EXERCISE PROMPT:
Quote every line of the items below verbatim and in order, preserving the original line breaks.

Extracted page text data
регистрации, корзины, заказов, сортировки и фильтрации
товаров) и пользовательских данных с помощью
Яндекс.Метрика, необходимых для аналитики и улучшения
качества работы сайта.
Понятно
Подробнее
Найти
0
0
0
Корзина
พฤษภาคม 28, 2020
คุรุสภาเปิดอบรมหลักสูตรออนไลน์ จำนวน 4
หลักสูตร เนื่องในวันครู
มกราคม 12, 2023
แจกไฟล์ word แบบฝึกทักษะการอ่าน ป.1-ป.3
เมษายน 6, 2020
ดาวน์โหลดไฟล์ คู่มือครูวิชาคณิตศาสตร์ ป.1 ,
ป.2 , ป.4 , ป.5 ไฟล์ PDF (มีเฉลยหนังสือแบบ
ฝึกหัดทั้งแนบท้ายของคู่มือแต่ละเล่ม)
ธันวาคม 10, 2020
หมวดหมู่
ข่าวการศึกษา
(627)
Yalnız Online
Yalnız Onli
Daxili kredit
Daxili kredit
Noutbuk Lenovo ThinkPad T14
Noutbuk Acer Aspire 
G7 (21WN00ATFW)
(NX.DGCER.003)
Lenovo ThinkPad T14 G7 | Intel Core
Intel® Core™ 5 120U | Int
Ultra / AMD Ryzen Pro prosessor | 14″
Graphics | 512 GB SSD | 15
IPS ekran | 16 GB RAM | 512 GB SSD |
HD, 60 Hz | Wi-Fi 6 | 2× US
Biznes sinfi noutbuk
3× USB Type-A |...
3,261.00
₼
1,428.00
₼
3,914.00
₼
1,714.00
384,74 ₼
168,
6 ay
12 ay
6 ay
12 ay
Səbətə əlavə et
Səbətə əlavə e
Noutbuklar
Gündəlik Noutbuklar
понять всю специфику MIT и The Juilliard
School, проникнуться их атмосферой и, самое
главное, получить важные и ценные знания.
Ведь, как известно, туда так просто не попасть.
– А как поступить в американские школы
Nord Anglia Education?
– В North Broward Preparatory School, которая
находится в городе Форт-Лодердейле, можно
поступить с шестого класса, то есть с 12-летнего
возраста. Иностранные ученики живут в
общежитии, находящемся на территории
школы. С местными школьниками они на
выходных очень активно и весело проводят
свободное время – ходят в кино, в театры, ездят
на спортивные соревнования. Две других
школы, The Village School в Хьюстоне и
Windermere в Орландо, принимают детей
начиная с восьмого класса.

TASK RESULT:
регистрации, корзины, заказов, сортировки и фильтрации
товаров) и пользовательских данных с помощью
Яндекс.Метрика, необходимых для аналитики и улучшения
качества работы сайта.
Понятно
Подробнее
Найти
0
0
0
Корзина
พฤษภาคม 28, 2020
คุรุสภาเปิดอบรมหลักสูตรออนไลน์ จำนวน 4
หลักสูตร เนื่องในวันครู
มกราคม 12, 2023
แจกไฟล์ word แบบฝึกทักษะการอ่าน ป.1-ป.3
เมษายน 6, 2020
ดาวน์โหลดไฟล์ คู่มือครูวิชาคณิตศาสตร์ ป.1 ,
ป.2 , ป.4 , ป.5 ไฟล์ PDF (มีเฉลยหนังสือแบบ
ฝึกหัดทั้งแนบท้ายของคู่มือแต่ละเล่ม)
ธันวาคม 10, 2020
หมวดหมู่
ข่าวการศึกษา
(627)
Yalnız Online
Yalnız Onli
Daxili kredit
Daxili kredit
Noutbuk Lenovo ThinkPad T14
Noutbuk Acer Aspire 
G7 (21WN00ATFW)
(NX.DGCER.003)
Lenovo ThinkPad T14 G7 | Intel Core
Intel® Core™ 5 120U | Int
Ultra / AMD Ryzen Pro prosessor | 14″
Graphics | 512 GB SSD | 15
IPS ekran | 16 GB RAM | 512 GB SSD |
HD, 60 Hz | Wi-Fi 6 | 2× US
Biznes sinfi noutbuk
3× USB Type-A |...
3,261.00
₼
1,428.00
₼
3,914.00
₼
1,714.00
384,74 ₼
168,
6 ay
12 ay
6 ay
12 ay
Səbətə əlavə et
Səbətə əlavə e
Noutbuklar
Gündəlik Noutbuklar
понять всю специфику MIT и The Juilliard
School, проникнуться их атмосферой и, самое
главное, получить важные и ценные знания.
Ведь, как известно, туда так просто не попасть.
– А как поступить в американские школы
Nord Anglia Education?
– В North Broward Preparatory School, которая
находится в городе Форт-Лодердейле, можно
поступить с шестого класса, то есть с 12-летнего
возраста. Иностранные ученики живут в
общежитии, находящемся на территории
школы. С местными школьниками они на
выходных очень активно и весело проводят
свободное время – ходят в кино, в театры, ездят
на спортивные соревнования. Две других
школы, The Village School в Хьюстоне и
Windermere в Орландо, принимают детей
начиная с восьмого класса.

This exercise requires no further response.